**Required action:**
Format the part of the data below that opens with the line containing "S1, S2, S3, Sобщ, S4 (right), S5 (right)" and runs through the end as a JSON list of strings, with one string per line, no blank lines, and no pictures.

**Material for this task:**
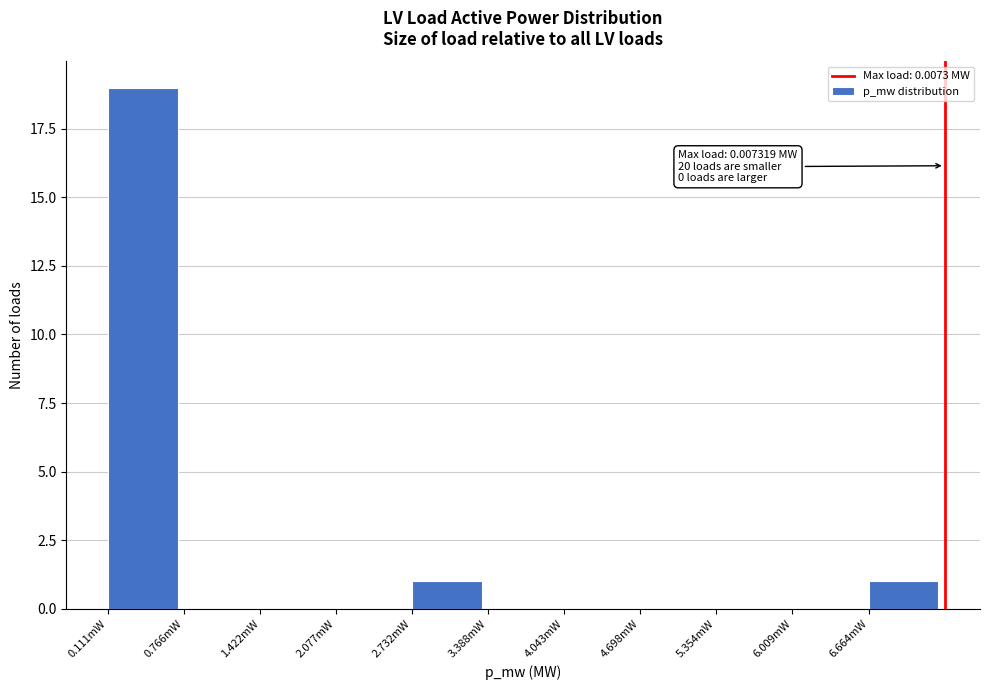

Reading right to left, list all the values displayed in this chart.

6.664mW=1	6.009mW=0	5.354mW=0	4.698mW=0	4.043mW=0	3.388mW=0	2.732mW=1	2.077mW=0	1.422mW=0	0.766mW=0	0.111mW=19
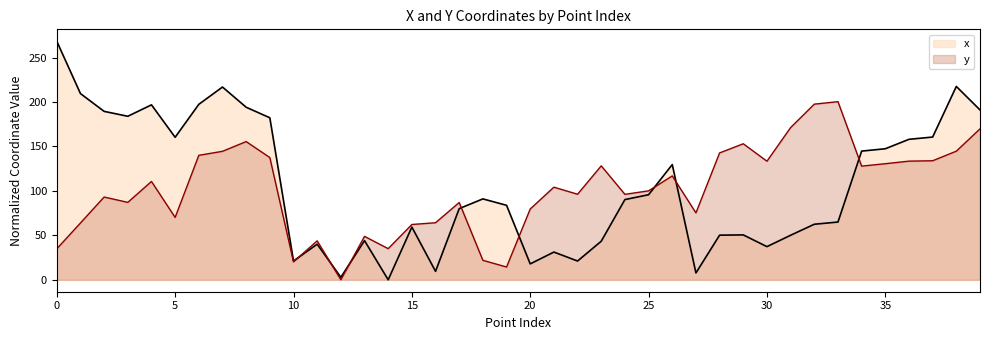

What is the difference between the second highest and minimum values in the x series?

217.5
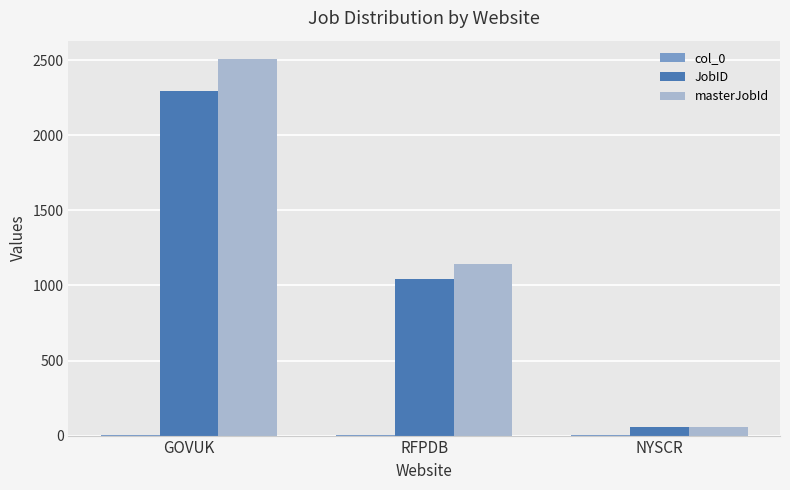

Is it true that masterJobId equals 1326 at GOVUK?

False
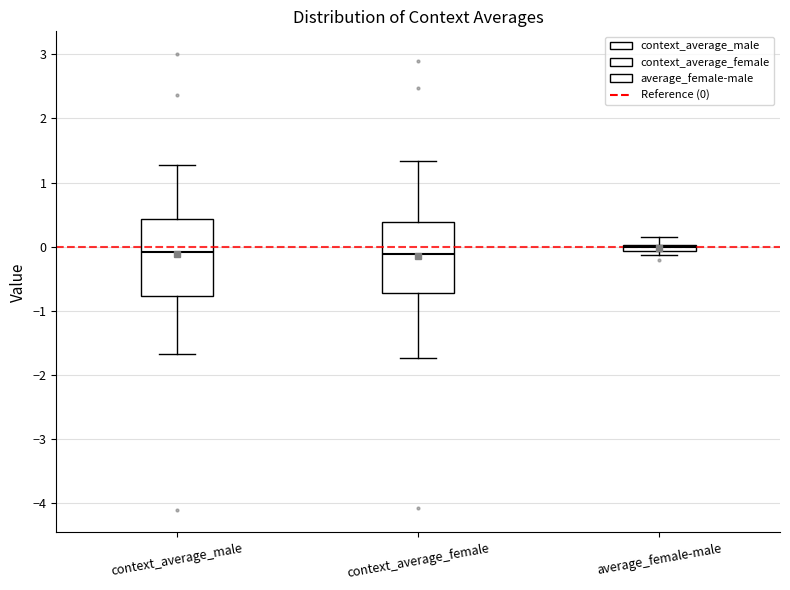

Where is the lower edge of the box for context_average_male on the y-axis? The values are not printed on the chart, so give them approximately, as read against the axis.

-0.8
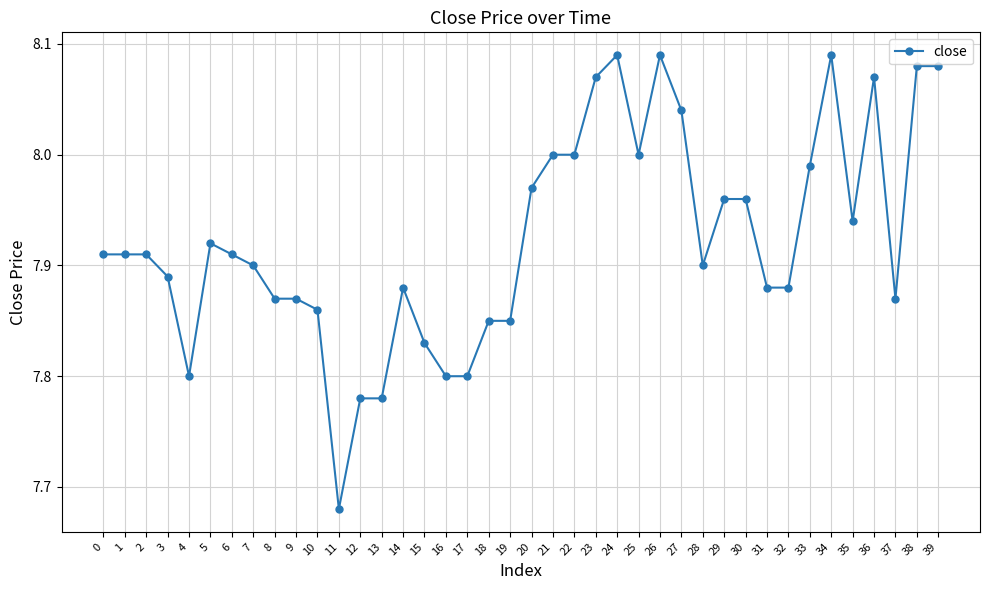

Where is the data nearest to the value 7?

11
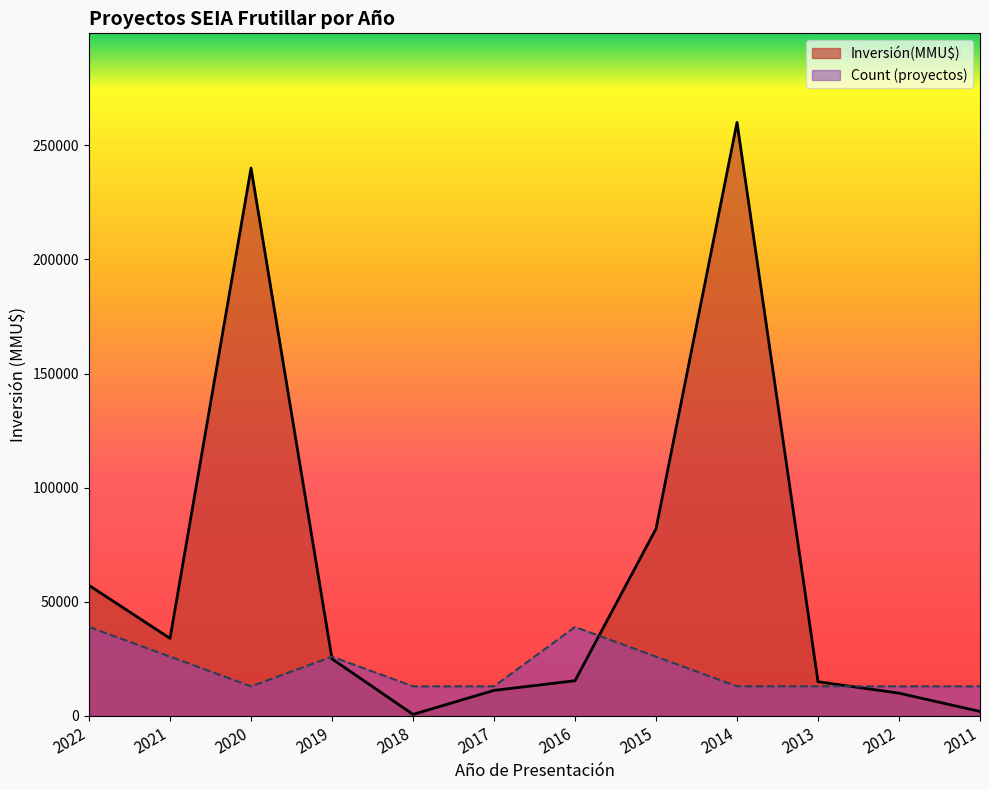

How many interior local valleys does the Count series have?

1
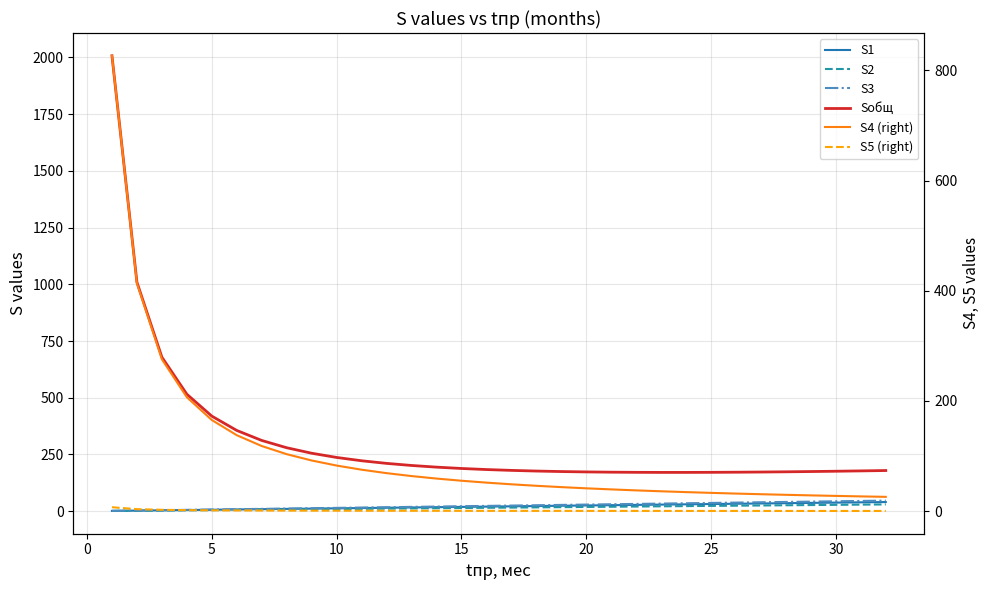

What are all the series names shown in the legend?

S1, S2, S3, Sобщ, S4 (right), S5 (right)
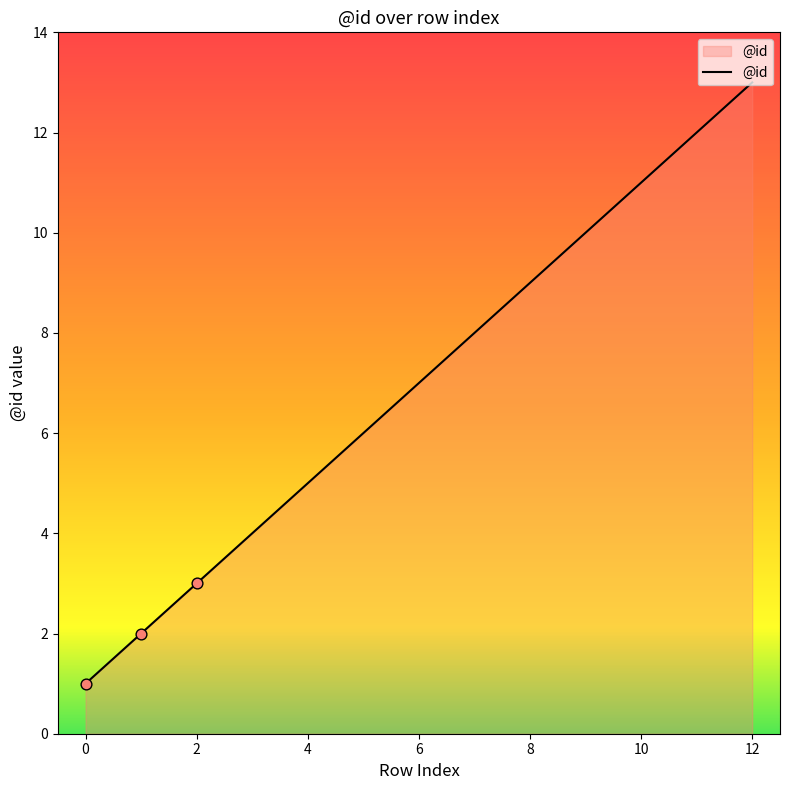

What is the difference between the maximum and minimum values?

12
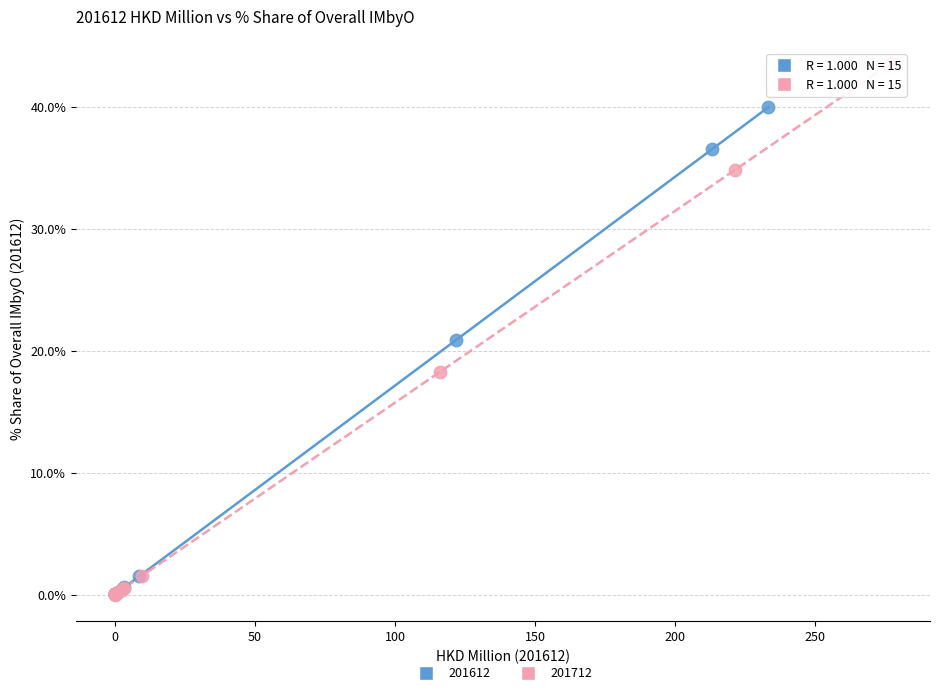

Which series has the widest spread of Y values?

201712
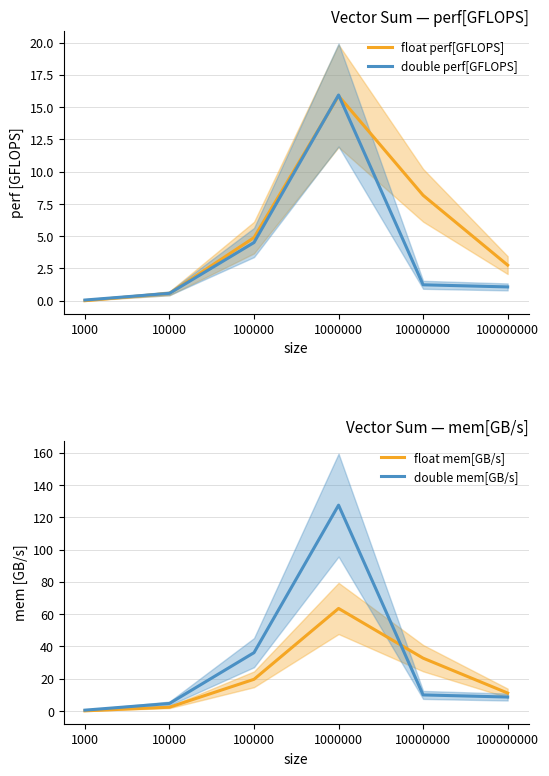

What is the average value of the float mem[GB/s] series?

21.5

**Answer space:**
[
  "S1, S2, S3, Sобщ, S4 (right), S5 (right)",
  "What is the difference between the maximum and minimum values?",
  "12",
  "Which series has the widest spread of Y values?",
  "201712",
  "What is the average value of the float mem[GB/s] series?",
  "21.5"
]